About this exercise: Every line of the listing below must be printed again exactly, apart from its pictures.
Data for processing Block Start
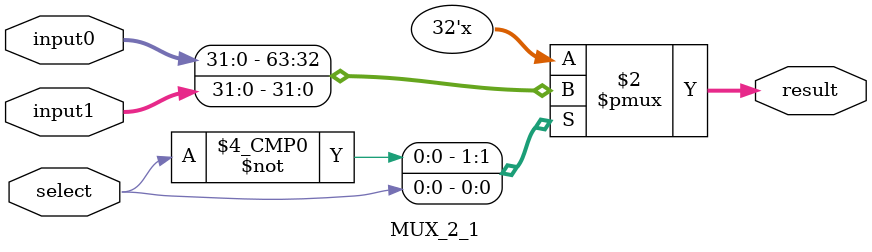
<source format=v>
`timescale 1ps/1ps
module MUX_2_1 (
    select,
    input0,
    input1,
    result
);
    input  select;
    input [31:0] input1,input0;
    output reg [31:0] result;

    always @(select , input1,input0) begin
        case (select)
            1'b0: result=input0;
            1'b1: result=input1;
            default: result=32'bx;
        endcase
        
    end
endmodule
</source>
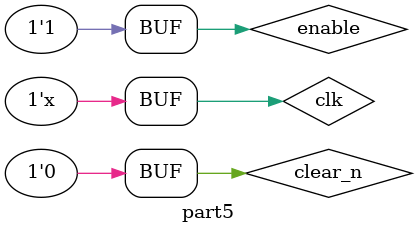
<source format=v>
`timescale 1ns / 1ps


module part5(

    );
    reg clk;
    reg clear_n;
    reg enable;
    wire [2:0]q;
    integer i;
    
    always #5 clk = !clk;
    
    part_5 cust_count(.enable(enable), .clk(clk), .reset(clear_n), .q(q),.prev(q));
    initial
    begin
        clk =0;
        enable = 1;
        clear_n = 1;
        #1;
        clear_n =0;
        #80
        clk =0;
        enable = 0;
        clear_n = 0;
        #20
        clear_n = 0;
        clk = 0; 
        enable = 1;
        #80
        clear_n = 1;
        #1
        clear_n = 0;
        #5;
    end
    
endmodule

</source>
Data for processing Block End
Solution for this task:
<source format=v>
`timescale 1ps/1ps
module MUX_2_1 (
    select,
    input0,
    input1,
    result
);
    input  select;
    input [31:0] input1,input0;
    output reg [31:0] result;

    always @(select , input1,input0) begin
        case (select)
            1'b0: result=input0;
            1'b1: result=input1;
            default: result=32'bx;
        endcase
        
    end
endmodule
</source>
<source format=v>
`timescale 1ns / 1ps


module part5(

    );
    reg clk;
    reg clear_n;
    reg enable;
    wire [2:0]q;
    integer i;
    
    always #5 clk = !clk;
    
    part_5 cust_count(.enable(enable), .clk(clk), .reset(clear_n), .q(q),.prev(q));
    initial
    begin
        clk =0;
        enable = 1;
        clear_n = 1;
        #1;
        clear_n =0;
        #80
        clk =0;
        enable = 0;
        clear_n = 0;
        #20
        clear_n = 0;
        clk = 0; 
        enable = 1;
        #80
        clear_n = 1;
        #1
        clear_n = 0;
        #5;
    end
    
endmodule

</source>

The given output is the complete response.